DATA PROVIDED →
=-=-=

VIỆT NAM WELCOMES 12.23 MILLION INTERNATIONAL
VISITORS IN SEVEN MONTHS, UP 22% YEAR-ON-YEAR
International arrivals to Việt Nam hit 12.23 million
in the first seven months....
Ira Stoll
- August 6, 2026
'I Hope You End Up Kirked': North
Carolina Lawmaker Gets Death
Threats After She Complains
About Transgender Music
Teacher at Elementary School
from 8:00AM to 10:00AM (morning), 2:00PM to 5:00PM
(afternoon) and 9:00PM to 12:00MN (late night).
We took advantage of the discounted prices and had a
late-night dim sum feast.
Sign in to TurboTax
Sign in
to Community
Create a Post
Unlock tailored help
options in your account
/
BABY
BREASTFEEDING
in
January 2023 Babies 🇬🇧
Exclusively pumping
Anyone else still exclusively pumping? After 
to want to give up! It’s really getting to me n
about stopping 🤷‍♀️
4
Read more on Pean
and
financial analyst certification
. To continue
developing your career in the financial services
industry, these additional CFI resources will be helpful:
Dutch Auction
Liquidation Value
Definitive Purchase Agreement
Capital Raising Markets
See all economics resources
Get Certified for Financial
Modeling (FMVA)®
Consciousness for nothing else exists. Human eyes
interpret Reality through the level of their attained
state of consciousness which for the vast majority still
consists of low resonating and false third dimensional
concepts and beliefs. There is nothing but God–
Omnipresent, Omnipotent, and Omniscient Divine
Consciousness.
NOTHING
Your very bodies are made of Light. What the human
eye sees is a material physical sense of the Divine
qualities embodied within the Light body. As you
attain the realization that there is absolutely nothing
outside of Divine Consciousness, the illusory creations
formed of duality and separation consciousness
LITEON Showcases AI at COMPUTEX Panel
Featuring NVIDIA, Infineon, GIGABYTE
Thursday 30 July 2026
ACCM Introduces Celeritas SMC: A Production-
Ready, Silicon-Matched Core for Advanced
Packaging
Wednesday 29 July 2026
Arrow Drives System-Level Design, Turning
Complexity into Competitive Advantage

=-=-=

ABOUT THIS TASK → Copy every one of the lines above without changing a word.

OUTPUT FOR THIS EXERCISE →
VIỆT NAM WELCOMES 12.23 MILLION INTERNATIONAL
VISITORS IN SEVEN MONTHS, UP 22% YEAR-ON-YEAR
International arrivals to Việt Nam hit 12.23 million
in the first seven months....
Ira Stoll
- August 6, 2026
'I Hope You End Up Kirked': North
Carolina Lawmaker Gets Death
Threats After She Complains
About Transgender Music
Teacher at Elementary School
from 8:00AM to 10:00AM (morning), 2:00PM to 5:00PM
(afternoon) and 9:00PM to 12:00MN (late night).
We took advantage of the discounted prices and had a
late-night dim sum feast.
Sign in to TurboTax
Sign in
to Community
Create a Post
Unlock tailored help
options in your account
/
BABY
BREASTFEEDING
in
January 2023 Babies 🇬🇧
Exclusively pumping
Anyone else still exclusively pumping? After 
to want to give up! It’s really getting to me n
about stopping 🤷‍♀️
4
Read more on Pean
and
financial analyst certification
. To continue
developing your career in the financial services
industry, these additional CFI resources will be helpful:
Dutch Auction
Liquidation Value
Definitive Purchase Agreement
Capital Raising Markets
See all economics resources
Get Certified for Financial
Modeling (FMVA)®
Consciousness for nothing else exists. Human eyes
interpret Reality through the level of their attained
state of consciousness which for the vast majority still
consists of low resonating and false third dimensional
concepts and beliefs. There is nothing but God–
Omnipresent, Omnipotent, and Omniscient Divine
Consciousness.
NOTHING
Your very bodies are made of Light. What the human
eye sees is a material physical sense of the Divine
qualities embodied within the Light body. As you
attain the realization that there is absolutely nothing
outside of Divine Consciousness, the illusory creations
formed of duality and separation consciousness
LITEON Showcases AI at COMPUTEX Panel
Featuring NVIDIA, Infineon, GIGABYTE
Thursday 30 July 2026
ACCM Introduces Celeritas SMC: A Production-
Ready, Silicon-Matched Core for Advanced
Packaging
Wednesday 29 July 2026
Arrow Drives System-Level Design, Turning
Complexity into Competitive Advantage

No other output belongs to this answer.